▶ [DEINE AUFGABE]:
Übertrage den Text aus allen folgenden Einträgen Zeile für Zeile unverändert. Die Bilder gehören nicht in deine Antwort.

....

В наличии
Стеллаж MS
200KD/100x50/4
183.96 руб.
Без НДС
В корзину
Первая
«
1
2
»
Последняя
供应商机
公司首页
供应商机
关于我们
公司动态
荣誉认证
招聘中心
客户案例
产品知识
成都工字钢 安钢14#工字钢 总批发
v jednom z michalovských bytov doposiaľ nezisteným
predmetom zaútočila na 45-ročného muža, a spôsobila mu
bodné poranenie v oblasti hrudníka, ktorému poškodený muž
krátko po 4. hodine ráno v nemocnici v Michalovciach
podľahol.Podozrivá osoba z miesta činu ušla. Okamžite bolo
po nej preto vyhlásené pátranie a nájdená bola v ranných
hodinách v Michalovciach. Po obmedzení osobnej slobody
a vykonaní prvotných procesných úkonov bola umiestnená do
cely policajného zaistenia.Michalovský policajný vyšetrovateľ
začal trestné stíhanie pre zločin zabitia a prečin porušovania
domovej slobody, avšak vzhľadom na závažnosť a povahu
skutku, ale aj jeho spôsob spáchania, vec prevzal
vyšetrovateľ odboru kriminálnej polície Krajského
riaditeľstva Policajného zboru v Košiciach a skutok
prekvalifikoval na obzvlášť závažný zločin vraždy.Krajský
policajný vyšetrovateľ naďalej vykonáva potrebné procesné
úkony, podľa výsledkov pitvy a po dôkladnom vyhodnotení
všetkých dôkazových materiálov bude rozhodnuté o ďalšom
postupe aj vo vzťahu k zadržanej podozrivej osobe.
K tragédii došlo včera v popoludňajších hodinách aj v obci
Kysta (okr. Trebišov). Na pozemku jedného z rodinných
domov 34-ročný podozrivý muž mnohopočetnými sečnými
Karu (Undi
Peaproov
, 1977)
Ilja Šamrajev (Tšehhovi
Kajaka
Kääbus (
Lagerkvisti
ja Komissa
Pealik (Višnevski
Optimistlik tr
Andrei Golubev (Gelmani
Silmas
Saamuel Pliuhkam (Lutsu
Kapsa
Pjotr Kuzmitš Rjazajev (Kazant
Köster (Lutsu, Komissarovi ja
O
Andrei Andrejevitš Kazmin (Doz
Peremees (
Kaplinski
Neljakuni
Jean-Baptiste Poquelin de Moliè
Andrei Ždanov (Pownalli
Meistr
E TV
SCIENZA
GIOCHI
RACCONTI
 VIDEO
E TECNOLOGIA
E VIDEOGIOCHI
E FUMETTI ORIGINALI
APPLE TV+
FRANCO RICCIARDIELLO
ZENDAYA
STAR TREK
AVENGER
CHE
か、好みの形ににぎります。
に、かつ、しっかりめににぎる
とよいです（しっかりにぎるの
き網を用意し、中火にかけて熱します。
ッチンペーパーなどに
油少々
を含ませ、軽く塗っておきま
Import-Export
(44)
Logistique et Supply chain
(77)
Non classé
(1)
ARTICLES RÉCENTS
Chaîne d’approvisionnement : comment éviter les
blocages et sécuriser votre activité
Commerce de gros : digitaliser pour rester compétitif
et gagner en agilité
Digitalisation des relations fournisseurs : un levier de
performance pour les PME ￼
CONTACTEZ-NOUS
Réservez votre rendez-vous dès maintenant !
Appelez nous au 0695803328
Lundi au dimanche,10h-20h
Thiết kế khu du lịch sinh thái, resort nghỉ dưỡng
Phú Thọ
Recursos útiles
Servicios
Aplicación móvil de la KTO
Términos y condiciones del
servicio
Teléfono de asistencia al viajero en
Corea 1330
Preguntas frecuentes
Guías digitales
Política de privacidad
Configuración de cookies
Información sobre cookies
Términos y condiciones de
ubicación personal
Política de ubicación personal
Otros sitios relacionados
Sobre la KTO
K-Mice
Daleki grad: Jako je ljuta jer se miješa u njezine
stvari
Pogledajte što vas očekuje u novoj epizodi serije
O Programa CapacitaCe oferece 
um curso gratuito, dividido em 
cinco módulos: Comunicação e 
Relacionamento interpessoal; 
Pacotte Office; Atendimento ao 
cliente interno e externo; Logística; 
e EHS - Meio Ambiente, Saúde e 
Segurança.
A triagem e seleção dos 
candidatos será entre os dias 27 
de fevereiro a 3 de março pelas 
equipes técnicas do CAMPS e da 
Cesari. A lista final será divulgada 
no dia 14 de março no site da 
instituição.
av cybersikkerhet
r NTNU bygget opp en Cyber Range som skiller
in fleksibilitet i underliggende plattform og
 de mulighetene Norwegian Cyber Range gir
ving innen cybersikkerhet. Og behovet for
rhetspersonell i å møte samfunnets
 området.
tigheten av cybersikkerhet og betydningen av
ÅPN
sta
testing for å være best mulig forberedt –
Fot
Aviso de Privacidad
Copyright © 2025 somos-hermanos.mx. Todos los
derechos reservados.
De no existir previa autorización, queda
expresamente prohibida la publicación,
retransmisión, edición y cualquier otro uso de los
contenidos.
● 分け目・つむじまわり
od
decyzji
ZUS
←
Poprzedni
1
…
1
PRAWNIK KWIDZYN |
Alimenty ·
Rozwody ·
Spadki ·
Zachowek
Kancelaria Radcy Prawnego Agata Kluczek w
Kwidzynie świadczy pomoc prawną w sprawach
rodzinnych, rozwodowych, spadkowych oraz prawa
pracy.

....

▶ [DEINE LÖSUNG]:
В наличии
Стеллаж MS
200KD/100x50/4
183.96 руб.
Без НДС
В корзину
Первая
«
1
2
»
Последняя
供应商机
公司首页
供应商机
关于我们
公司动态
荣誉认证
招聘中心
客户案例
产品知识
成都工字钢 安钢14#工字钢 总批发
v jednom z michalovských bytov doposiaľ nezisteným
predmetom zaútočila na 45-ročného muža, a spôsobila mu
bodné poranenie v oblasti hrudníka, ktorému poškodený muž
krátko po 4. hodine ráno v nemocnici v Michalovciach
podľahol.Podozrivá osoba z miesta činu ušla. Okamžite bolo
po nej preto vyhlásené pátranie a nájdená bola v ranných
hodinách v Michalovciach. Po obmedzení osobnej slobody
a vykonaní prvotných procesných úkonov bola umiestnená do
cely policajného zaistenia.Michalovský policajný vyšetrovateľ
začal trestné stíhanie pre zločin zabitia a prečin porušovania
domovej slobody, avšak vzhľadom na závažnosť a povahu
skutku, ale aj jeho spôsob spáchania, vec prevzal
vyšetrovateľ odboru kriminálnej polície Krajského
riaditeľstva Policajného zboru v Košiciach a skutok
prekvalifikoval na obzvlášť závažný zločin vraždy.Krajský
policajný vyšetrovateľ naďalej vykonáva potrebné procesné
úkony, podľa výsledkov pitvy a po dôkladnom vyhodnotení
všetkých dôkazových materiálov bude rozhodnuté o ďalšom
postupe aj vo vzťahu k zadržanej podozrivej osobe.
K tragédii došlo včera v popoludňajších hodinách aj v obci
Kysta (okr. Trebišov). Na pozemku jedného z rodinných
domov 34-ročný podozrivý muž mnohopočetnými sečnými
Karu (Undi
Peaproov
, 1977)
Ilja Šamrajev (Tšehhovi
Kajaka
Kääbus (
Lagerkvisti
ja Komissa
Pealik (Višnevski
Optimistlik tr
Andrei Golubev (Gelmani
Silmas
Saamuel Pliuhkam (Lutsu
Kapsa
Pjotr Kuzmitš Rjazajev (Kazant
Köster (Lutsu, Komissarovi ja
O
Andrei Andrejevitš Kazmin (Doz
Peremees (
Kaplinski
Neljakuni
Jean-Baptiste Poquelin de Moliè
Andrei Ždanov (Pownalli
Meistr
E TV
SCIENZA
GIOCHI
RACCONTI
 VIDEO
E TECNOLOGIA
E VIDEOGIOCHI
E FUMETTI ORIGINALI
APPLE TV+
FRANCO RICCIARDIELLO
ZENDAYA
STAR TREK
AVENGER
CHE
か、好みの形ににぎります。
に、かつ、しっかりめににぎる
とよいです（しっかりにぎるの
き網を用意し、中火にかけて熱します。
ッチンペーパーなどに
油少々
を含ませ、軽く塗っておきま
Import-Export
(44)
Logistique et Supply chain
(77)
Non classé
(1)
ARTICLES RÉCENTS
Chaîne d’approvisionnement : comment éviter les
blocages et sécuriser votre activité
Commerce de gros : digitaliser pour rester compétitif
et gagner en agilité
Digitalisation des relations fournisseurs : un levier de
performance pour les PME 
CONTACTEZ-NOUS
Réservez votre rendez-vous dès maintenant !
Appelez nous au 0695803328
Lundi au dimanche,10h-20h
Thiết kế khu du lịch sinh thái, resort nghỉ dưỡng
Phú Thọ
Recursos útiles
Servicios
Aplicación móvil de la KTO
Términos y condiciones del
servicio
Teléfono de asistencia al viajero en
Corea 1330
Preguntas frecuentes
Guías digitales
Política de privacidad
Configuración de cookies
Información sobre cookies
Términos y condiciones de
ubicación personal
Política de ubicación personal
Otros sitios relacionados
Sobre la KTO
K-Mice
Daleki grad: Jako je ljuta jer se miješa u njezine
stvari
Pogledajte što vas očekuje u novoj epizodi serije
O Programa CapacitaCe oferece 
um curso gratuito, dividido em 
cinco módulos: Comunicação e 
Relacionamento interpessoal; 
Pacotte Office; Atendimento ao 
cliente interno e externo; Logística; 
e EHS - Meio Ambiente, Saúde e 
Segurança.
A triagem e seleção dos 
candidatos será entre os dias 27 
de fevereiro a 3 de março pelas 
equipes técnicas do CAMPS e da 
Cesari. A lista final será divulgada 
no dia 14 de março no site da 
instituição.
av cybersikkerhet
r NTNU bygget opp en Cyber Range som skiller
in fleksibilitet i underliggende plattform og
 de mulighetene Norwegian Cyber Range gir
ving innen cybersikkerhet. Og behovet for
rhetspersonell i å møte samfunnets
 området.
tigheten av cybersikkerhet og betydningen av
ÅPN
sta
testing for å være best mulig forberedt –
Fot
Aviso de Privacidad
Copyright © 2025 somos-hermanos.mx. Todos los
derechos reservados.
De no existir previa autorización, queda
expresamente prohibida la publicación,
retransmisión, edición y cualquier otro uso de los
contenidos.
● 分け目・つむじまわり
od
decyzji
ZUS
←
Poprzedni
1
…
1
PRAWNIK KWIDZYN |
Alimenty ·
Rozwody ·
Spadki ·
Zachowek
Kancelaria Radcy Prawnego Agata Kluczek w
Kwidzynie świadczy pomoc prawną w sprawach
rodzinnych, rozwodowych, spadkowych oraz prawa
pracy.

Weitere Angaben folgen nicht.